To find the test statistic for testing the claim that the standard deviation of all phone calls on a pay phone is less than 2.9 minutes, we will use the chi-squared test statistic for variance.
-
Set up the hypotheses:
- Null hypothesis (H0): \( \sigma \geq 2.9 \) (the standard deviation is 2.9 minutes or greater)
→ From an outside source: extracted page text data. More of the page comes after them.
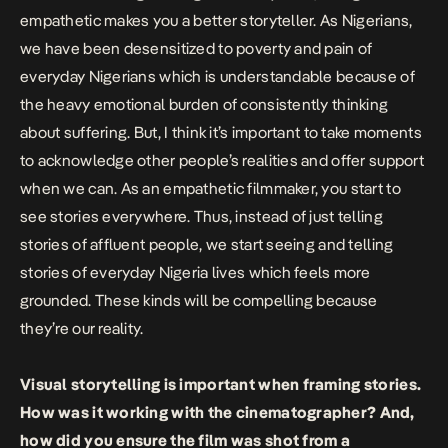
empathetic makes you a better storyteller. As Nigerians,
we have been desensitized to poverty and pain of
everyday Nigerians which is understandable because of
the heavy emotional burden of consistently thinking
about suffering. But, I think it’s important to take moments
to acknowledge other people’s realities and offer support
when we can. As an empathetic filmmaker, you start to
see stories everywhere. Thus, instead of just telling
stories of affluent people, we start seeing and telling
stories of everyday Nigeria lives which feels more
grounded. These kinds will be compelling because
they’re our reality.
Visual storytelling is important when framing stories.
How was it working with the cinematographer? And,
how did you ensure the film was shot from a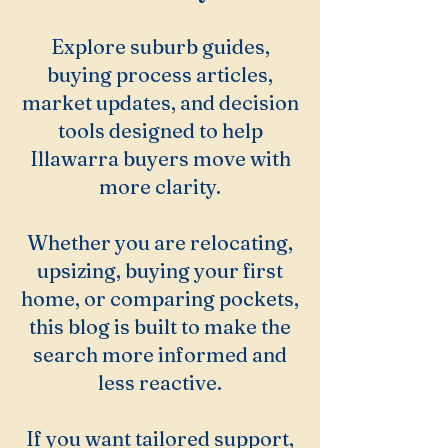
Explore suburb guides,
buying process articles,
market updates, and decision
tools designed to help
Illawarra buyers move with
more clarity.
Whether you are relocating,
upsizing, buying your first
home, or comparing pockets,
this blog is built to make the
search more informed and
less reactive.
If you want tailored support,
- Alternative hypothesis (H1): \( \sigma < 2.9 \) (the standard deviation is less than 2.9 minutes)
-
Calculate the test statistic: The test statistic for the chi-squared test for variance is given by: \[ \chi^2 = \frac{(n - 1) s^2}{\sigma_0^2} \] Where:
- \( n \) = sample size = 40
- \( s \) = sample standard deviation = 2.6
- \( \sigma_0 \) = hypothesized population standard deviation = 2.9
First, calculate \( s^2 \) (the sample variance) and \( \sigma_0^2 \) (the hypothesized variance): \[ s^2 = (2.6)^2 = 6.76 \] \[ \sigma_0^2 = (2.9)^2 = 8.41 \]
Now substitute these values into the test statistic formula: \[ \chi^2 = \frac{(40 - 1) \cdot 6.76}{8.41} \] \[ \chi^2 = \frac{39 \cdot 6.76}{8.41} \] \[ \chi^2 = \frac{263.64}{8.41} \] \[ \chi^2 \approx 31.35 \quad (rounding to two decimals) \]
-
Conclusion: The calculated chi-squared statistic is approximately 31.348.
Thus, the answer is:
B) 31.348